In this report, we begin by downloading the text corpora provided by SwiftKey. We then load the files into R session to begin our analysis. We initially obtain summary statistics and later proceed to process the text data using NLP packages in R. We clean the data, tokenize, generate ngrams and create dictionaries of document term frequency. These dictionaries would later be used with our prediction model to predict the next words. In this report, we also use the dictionaries to explore the data graphically. We examine the frequency distribution of the terms in the various n-gram sets. We also plot the top 10 most frequently occuring words and phrases.

In the final part of the report, we summarize our understanding from exploring the data and come up with likely strategies to build the predictive model.

Getting and Loading the Data

We begin by loading the required libraries which would be used in our analysis

suppressPackageStartupMessages(library(data.table))
suppressPackageStartupMessages(library(stringi))
suppressPackageStartupMessages(library(ngram))
suppressPackageStartupMessages(library(knitr))
suppressPackageStartupMessages(library(readr))
suppressPackageStartupMessages(library(ggplot2))

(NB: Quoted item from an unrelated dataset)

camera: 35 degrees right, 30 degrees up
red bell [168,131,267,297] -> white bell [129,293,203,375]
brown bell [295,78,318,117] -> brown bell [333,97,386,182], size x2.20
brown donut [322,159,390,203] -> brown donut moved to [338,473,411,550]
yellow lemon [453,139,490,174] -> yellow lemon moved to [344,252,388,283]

The text data to be used in building the predictive model, was provided by SwiftKey on the Coursera Capstone project site. The file is in form of a zip file with three text documents in each languages:

We download the data using the code below to read it into R.

## Downloading File
url<-"https://d396qusza40orc.cloudfront.net/dsscapstone/dataset/Coursera-SwiftKey.zip"
download.file(url,"./Data/SwiftKey.zip",method = "curl")
unzip("./Data/SwiftKey.zip",exdir = "./Data/")

## Referencing files
cname<-"./Data/final/en_US/"
blogsfile<-paste0(cname,"en_US.blogs.txt")
newsfile<-paste0(cname,"en_US.news.txt")
twitfile<-paste0(cname,"en_US.twitter.txt")

Sys.setlocale("LC_CTYPE", "en_US.UTF-8")

## Reading Files
blogs_file<-readLines(blogsfile,skipNul = T)
news_file<-readLines(newsfile,skipNul = T)
twit_file<-readLines(twitfile,skipNul = T)

Descriptive Summary of the data

In this step we proceed to generate some descriptive statistics to get an idea about the file size, number of lines in each file and the number of words in each file.

Desc<-data.frame(
    file_name = c("en_US.blogs.txt",
                  "en_US.news.txt",
                  "en_US.twitter.txt"),
    file_size_mb = c(file.size(blogsfile)/1024^2,
                     file.size(newsfile)/1024^2,
                     file.size(twitfile)/1024^2),
    file_chars = c(length(blogs_file),
                   length(news_file),
                   length(twit_file)),
    wordcount = c(wordcount(blogs_file," "),
                  wordcount(news_file," "),
                  wordcount(twit_file," "))
)
file_name file_size_mb file_chars wordcount
en_US.blogs.txt 200.4242 899288 37334131
en_US.news.txt 196.2775 1010242 34372530
en_US.twitter.txt 159.3641 2360148 30373583

We observe that each of these documents is several MegaBytes in size and have millions of words in them.

Analysis of the Data

From the summary statistics above it is very clear that analysing the documents in full would overwhelm the memory of an individual machine in addition to taking many hours of computing time. Keeping in mind that the final application needs to run on a hosted shiny server with 1GB memory limitation, we would need to design our analysis and application accordingly.

We sample about 20% of the data from each of the three files and begin our analysis on this set. Given the sheet volume of the corpora, although this might be sacrificing some accuracy, we would nevertheless get some useful insights from exploring even this sample.

Processing and Cleaning the data

As a standard procedure in Natural Language Processing, we begin by cleaning the sampled data and loading it into a R processible data structure. Specifically, we do the following steps

  • Remove Spacing
  • Remove Punctuation
  • Remove Numbers
  • Convert all words to Lower Case

We use the convenient R package ngram package to help us do this.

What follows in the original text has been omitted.